We have been asked to monitor the performance of a running batch job. The Batch Job is running on the Jeus Application Server and is running on a 48 core HP UX server. The batch job in question has about 1500 threads. The exceptions that has occurred the maximum is NumberFormatException. The Batch Job does not terminate though and it continues to run.
While monitoring using HPJmeter, I noticed that there are thousands of exceptions being thrown. NumberFormat is just one of the more frequent ones, but there are a lot more. I have the following questions:
- Is this indicative of bad design/coding?
- Does the application server usually handle a lot of exceptions and not report them?
- Does this affect the performance of the running applications? ( There were around 11000 exceptions thrown in around 45 minutes of running )
- Yes, especially since the developers have not gone through and at least wrapped these up in custom exceptions.
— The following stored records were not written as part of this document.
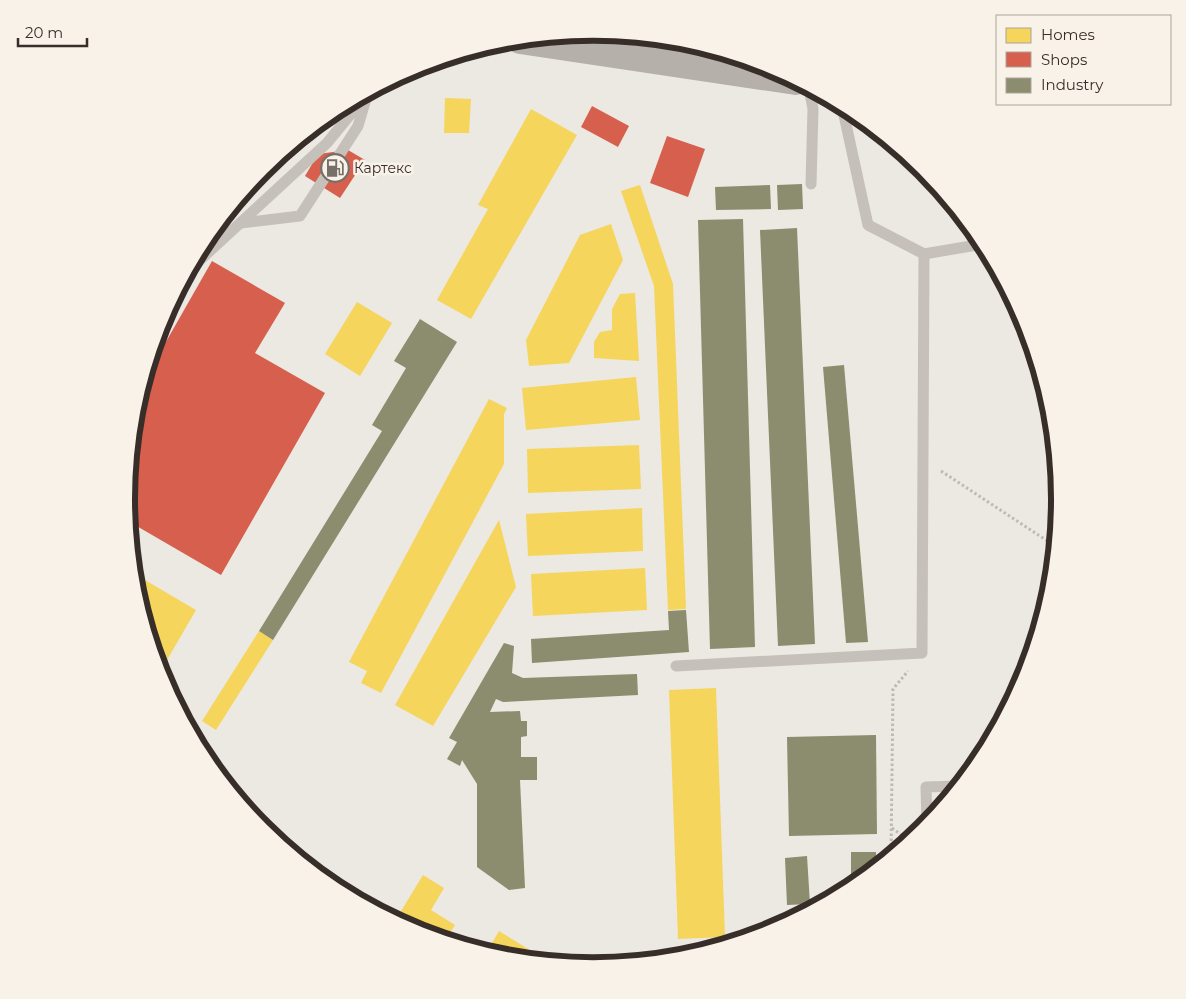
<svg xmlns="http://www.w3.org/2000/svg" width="1186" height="999" font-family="Montserrat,sans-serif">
<rect width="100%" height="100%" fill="#ece8e2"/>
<g fill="#f6d55c">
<polygon points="445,98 471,99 469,133 444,133"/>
<polygon points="531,109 577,135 471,319 437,300 488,209 478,205"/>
<polygon points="640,185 673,284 686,609 668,610 654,286 621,191"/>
<polygon points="611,224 623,260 569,363 529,366 526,340 580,235"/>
<polygon points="635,293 639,361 594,358 594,342 600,332 612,330 612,309 620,294"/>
<polygon points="357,302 392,323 360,376 325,354"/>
<polygon points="636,377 640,420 526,430 522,388"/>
<polygon points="489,399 507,408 504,414 504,464 381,693 361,683 367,671 349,662"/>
<polygon points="639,445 641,489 528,493 527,449"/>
<polygon points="642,508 643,551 528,556 526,514"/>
<polygon points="499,520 516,587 433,726 395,705"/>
<polygon points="645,568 647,610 533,616 531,574"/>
<polygon points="133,573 196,610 160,672 135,590"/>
<polygon points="259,631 273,640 216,730 202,721"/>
<polygon points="716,688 725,937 678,939 669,690"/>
<polygon points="423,875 444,888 431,910 455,925 445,940 414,931 395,921"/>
<polygon points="499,931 549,962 502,957 486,953"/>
</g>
<g fill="#d6604d">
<polygon points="592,106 629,126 618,147 581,127"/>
<polygon points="667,136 705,149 688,197 650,183"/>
<polygon points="348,150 365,160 340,198 305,176 318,154"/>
<polygon points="212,261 285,303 255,353 325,393 221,575 128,521 126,499 135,408 143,382"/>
</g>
<g fill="#8c8c6e">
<polygon points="802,184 803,209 778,210 777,185"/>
<polygon points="770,185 771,209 716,210 715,187"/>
<polygon points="743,219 755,647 710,649 698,220"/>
<polygon points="797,228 815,644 778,646 760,230"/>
<polygon points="420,319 457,342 273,640 259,631 382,431 372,425 406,368 394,361"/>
<polygon points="844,365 868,642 846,643 823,367"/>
<polygon points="686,610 689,652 532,663 531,639 669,630 668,611"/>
<polygon points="504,643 514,646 512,673 523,678 637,674 638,695 503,702 496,699 490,712 520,711 521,721 527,721 527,736 521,737 521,757 537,757 537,780 520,780 525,888 509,890 477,867 477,784 462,760 460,766 447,759 457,742 449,738"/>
<polygon points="876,735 877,834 789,836 787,737"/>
<polygon points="851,852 876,852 876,869 851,888"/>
<polygon points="807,856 810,904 787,905 785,858"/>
</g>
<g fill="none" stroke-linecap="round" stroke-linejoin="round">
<g stroke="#bfb9b3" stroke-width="3" stroke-dasharray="2.5 2.5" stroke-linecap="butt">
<polyline points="941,471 1055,546"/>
<polyline points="892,828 910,841"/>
<polyline points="891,856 893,689 908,671"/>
</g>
<g stroke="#c6c0ba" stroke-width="11">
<polyline points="809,88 813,109 811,184"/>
<polyline points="842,106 868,225 924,254 983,244"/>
<polyline points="241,223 300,216 358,126 366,99"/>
<polyline points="187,272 327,143 368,93"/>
<polyline points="676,666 922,653 924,254"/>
<polyline points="927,825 926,787 959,786"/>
</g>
<polyline stroke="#b6b0ab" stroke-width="28" points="520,40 796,81"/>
</g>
<defs>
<symbol id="fuel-ring" viewBox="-11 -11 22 22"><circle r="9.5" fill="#f9f2e9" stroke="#766f6a" stroke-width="1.5"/><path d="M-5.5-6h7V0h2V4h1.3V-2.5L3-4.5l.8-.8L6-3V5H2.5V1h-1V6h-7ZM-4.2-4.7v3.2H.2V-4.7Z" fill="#766f6a"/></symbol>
</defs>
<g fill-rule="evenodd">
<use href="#fuel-ring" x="319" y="152" width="32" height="32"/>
</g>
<g text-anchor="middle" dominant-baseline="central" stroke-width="5" stroke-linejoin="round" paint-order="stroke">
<g font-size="14" fill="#372e29" stroke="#f9f2e9" text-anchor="start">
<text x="354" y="168">Картекс</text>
</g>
</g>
<path d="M0 0H1186V999H0ZM135 499a458 458 0 1 1 916 0a458 458 0 1 1-916 0Z" fill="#f9f2e9" fill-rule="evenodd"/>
<path fill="none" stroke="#372e29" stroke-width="6" d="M135 499a458 458 0 1 1 916 0a458 458 0 1 1-916 0Z"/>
<rect x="996" y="15" width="175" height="90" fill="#f9f2e9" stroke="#aba49c"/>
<rect x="1006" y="28" width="25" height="15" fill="#f6d55c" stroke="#aba49c"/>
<text x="1041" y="40" font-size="15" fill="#372e29">Homes</text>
<rect x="1006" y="52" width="25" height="15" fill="#d6604d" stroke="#aba49c"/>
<text x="1041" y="65" font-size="15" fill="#372e29">Shops</text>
<rect x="1006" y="78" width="25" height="15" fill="#8c8c6e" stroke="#aba49c"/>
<text x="1041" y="90" font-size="15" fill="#372e29">Industry</text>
<path d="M18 38v8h69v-8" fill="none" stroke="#372e29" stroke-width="2.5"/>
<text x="25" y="38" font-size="15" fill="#372e29" stroke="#f9f2e9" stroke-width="4" paint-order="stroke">20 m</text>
</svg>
Otherwise, they should be outputted to a log file as warnings. There's a reason logging libraries exist.
- If the exceptions are real, then it could either be due to the code being broken or the dataset changing. I'd recommend tracing at least one job to understand why the errors are occurring. Having worked with petabytes of data in a job before, I understand how frustrating that can be, but you'll have hell to pay later if the output of this job is then consumed later and causes you problems.
- If the compute path that is throwing the exception is relatively light, then the IO and function calls from an exception will cost a lot compared to any computation. However, given that you only got 11k exceptions in 45 minutes, that's 4 a second. Certainly this is bad, but assuming no other applications are also performing a lot of IO, then this will not block your job too badly.